It wasn’t an official school, as such, not like the various Guilds had. Just a spare room set up with a chalkboard and a bunch of mismatched chairs at small desks. But Mrs S was a good teacher, in that she kept the children out of the worst of the summer heat and winter cold, told them violent and gore-filled stories that were perfectly acceptable for children as they came under ‘history’, and had cake for them all every Friday. (She also kept a loaded crossbow in the top drawer of her desk. Helena had sniffed it out somehow and this had led to locks, and lectures on respect for other people’s property...if said property was Mrs S’s.)

Felix was a young boy that lived with her, and she had taken in Sarah and Helena as well after she’d found them sleeping in her woodbox. The three kids shared a bedroom, with the twins taking turns telling the younger boy scary ghost stories, which usually led to him crawling into their bed in the wee hours, weeping about the monster under his bed. Helena would always check and was inevitably disappointed in the stubborn absence of monsters.

The girls reached the house and they looked at each other like a mirror, Sarah attempting to smooth down Helena's hair, Helena pulling out a huge handkerchief from a pocket and rubbing at Sarah's face in a futile attempt to clean the dirt off. Then they sidled into the classroom and sat down, studiously avoiding the steely blue gaze of Mrs S.

 

Felix half turned and widened his eyes at Sarah. She nodded in return, baring her teeth in a small grin of vengeance enacted. Helena mimed shooting her slingshot, then did quite an impressive impersonation of someone with dog shit all over their face. Felix stifled a laugh, and they all turned their attention to the chalkboard.

**Notes for the Chapter:**

> Helena's coat is magical and crosses all dimensional boundries!


	4. Chapter 4

**Summary for the Chapter:**

> Rachel Duncan goes to school.

The Assassins Guild was a busy place today - it was the start of the school year and families were milling around the entrance hall, and in the front courtyard, doing last minute checks of whether little Thomas had enough underwear and socks, how little Edward managed to smuggle his puppy into his luggage, and where had little Susan found that crossbow? Oh, her grandmother had slipped it into her bag, well alright then.

Senior members of staff moved among the chaos in black robes and with stern faces, marking names off, shaking parents hands, shouting at the porters.

Among the chaos, a small blonde girl sat calmly on top of her luggage, her eyes taking in everything and filing it away for later examination. She wore a simple black dress, the kind of simple that costs a great deal of money. A black hat, vaguely bonnet-shaped and adorned with starling feathers and a black net veil, sat on the case beside her.

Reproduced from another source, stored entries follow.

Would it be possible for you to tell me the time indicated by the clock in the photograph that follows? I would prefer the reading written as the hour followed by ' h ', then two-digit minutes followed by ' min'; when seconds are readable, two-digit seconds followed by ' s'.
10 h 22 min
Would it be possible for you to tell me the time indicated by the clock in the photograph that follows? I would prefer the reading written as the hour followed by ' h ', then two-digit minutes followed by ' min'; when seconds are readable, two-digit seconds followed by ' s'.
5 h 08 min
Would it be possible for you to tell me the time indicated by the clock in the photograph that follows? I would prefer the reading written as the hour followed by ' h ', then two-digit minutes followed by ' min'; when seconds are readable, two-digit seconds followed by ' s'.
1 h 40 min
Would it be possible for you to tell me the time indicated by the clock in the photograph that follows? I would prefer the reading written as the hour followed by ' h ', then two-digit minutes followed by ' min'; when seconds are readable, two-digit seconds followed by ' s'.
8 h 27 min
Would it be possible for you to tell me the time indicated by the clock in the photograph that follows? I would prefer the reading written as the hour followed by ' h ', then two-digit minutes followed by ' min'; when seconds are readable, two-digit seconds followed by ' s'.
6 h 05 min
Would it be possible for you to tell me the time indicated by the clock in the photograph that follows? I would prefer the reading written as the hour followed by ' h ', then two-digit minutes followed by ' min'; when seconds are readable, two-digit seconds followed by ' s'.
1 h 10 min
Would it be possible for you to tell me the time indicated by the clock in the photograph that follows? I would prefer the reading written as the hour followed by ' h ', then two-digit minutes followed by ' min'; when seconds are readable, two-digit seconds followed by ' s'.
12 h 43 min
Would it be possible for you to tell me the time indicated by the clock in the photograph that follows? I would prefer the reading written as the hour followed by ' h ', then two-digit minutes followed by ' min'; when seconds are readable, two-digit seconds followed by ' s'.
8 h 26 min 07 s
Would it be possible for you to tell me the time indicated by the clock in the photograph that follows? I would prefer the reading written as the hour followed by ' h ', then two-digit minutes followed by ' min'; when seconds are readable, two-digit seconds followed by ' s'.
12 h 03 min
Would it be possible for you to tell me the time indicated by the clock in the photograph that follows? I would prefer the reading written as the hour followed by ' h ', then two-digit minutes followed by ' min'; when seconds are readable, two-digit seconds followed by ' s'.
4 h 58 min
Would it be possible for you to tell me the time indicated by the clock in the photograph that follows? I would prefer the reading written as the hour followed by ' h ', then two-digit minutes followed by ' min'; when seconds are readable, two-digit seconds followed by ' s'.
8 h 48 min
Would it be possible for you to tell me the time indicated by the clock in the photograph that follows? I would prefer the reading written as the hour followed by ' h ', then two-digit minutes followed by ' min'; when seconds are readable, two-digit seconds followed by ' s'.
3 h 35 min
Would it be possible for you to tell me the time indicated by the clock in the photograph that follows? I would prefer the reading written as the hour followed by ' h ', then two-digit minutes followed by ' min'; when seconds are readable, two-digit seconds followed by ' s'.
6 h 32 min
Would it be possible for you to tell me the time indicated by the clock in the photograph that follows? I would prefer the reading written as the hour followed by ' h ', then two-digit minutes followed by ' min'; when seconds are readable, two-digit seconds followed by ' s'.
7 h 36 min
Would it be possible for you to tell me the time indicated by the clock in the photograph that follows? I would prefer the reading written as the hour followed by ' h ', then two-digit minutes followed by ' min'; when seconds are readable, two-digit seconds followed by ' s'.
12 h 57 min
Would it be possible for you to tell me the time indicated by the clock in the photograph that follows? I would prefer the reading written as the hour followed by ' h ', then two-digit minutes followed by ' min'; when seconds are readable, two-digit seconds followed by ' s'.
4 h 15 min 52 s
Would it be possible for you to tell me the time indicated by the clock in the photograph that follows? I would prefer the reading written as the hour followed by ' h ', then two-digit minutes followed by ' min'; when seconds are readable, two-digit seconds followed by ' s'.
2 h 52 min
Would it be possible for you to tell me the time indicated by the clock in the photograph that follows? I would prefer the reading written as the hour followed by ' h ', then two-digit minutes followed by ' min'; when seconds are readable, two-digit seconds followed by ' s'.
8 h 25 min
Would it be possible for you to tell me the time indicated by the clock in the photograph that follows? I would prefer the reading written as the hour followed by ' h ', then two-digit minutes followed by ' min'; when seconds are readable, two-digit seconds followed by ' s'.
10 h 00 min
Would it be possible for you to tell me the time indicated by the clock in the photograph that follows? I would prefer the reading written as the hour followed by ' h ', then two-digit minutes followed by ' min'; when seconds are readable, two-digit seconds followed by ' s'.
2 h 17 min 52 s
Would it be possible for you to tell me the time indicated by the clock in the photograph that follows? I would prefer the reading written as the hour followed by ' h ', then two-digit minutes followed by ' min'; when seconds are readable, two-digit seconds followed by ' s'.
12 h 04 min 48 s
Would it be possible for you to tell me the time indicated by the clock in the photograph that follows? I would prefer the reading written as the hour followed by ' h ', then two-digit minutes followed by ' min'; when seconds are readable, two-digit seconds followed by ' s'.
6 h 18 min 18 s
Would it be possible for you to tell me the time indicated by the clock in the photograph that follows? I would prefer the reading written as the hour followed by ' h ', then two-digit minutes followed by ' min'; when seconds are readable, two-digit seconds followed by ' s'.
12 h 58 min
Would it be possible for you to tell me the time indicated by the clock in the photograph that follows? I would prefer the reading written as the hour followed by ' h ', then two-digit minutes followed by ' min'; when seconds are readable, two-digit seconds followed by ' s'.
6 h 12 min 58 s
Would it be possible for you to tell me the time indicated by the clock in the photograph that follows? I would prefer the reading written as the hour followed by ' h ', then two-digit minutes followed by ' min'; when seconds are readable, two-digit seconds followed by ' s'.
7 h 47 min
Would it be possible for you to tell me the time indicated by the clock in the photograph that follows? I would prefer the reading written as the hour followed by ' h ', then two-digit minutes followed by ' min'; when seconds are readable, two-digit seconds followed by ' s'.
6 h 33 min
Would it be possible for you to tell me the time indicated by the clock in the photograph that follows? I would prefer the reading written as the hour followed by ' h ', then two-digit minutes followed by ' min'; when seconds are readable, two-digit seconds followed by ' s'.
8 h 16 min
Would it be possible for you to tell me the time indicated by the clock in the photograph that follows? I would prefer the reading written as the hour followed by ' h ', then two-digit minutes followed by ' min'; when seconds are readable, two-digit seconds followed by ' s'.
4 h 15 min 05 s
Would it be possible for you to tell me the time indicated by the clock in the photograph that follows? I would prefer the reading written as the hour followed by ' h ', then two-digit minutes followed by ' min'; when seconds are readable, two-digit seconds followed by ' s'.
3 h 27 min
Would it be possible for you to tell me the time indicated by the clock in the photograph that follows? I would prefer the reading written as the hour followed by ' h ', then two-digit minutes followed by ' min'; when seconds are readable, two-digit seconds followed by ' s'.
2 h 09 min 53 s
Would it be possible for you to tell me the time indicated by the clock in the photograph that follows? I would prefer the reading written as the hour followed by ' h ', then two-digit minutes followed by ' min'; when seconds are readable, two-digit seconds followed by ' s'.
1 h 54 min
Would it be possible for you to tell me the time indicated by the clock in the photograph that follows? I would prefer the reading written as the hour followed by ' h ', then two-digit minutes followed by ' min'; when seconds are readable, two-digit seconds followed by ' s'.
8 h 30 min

She was in the process of unbuttoning her black gloves, exposing her slender and pale wrists, when a boy who looked to be slightly older sauntered over and stood in front of her, looking her up and down and examining the make of her luggage.

Seemingly satisfied, he said “I’m Nathanel Selachii- “, leaving a pause for her to be impressed in, and seeming slightly disconcerted when there no indication that she was. He had already mastered the art of talking down his nose and did so now.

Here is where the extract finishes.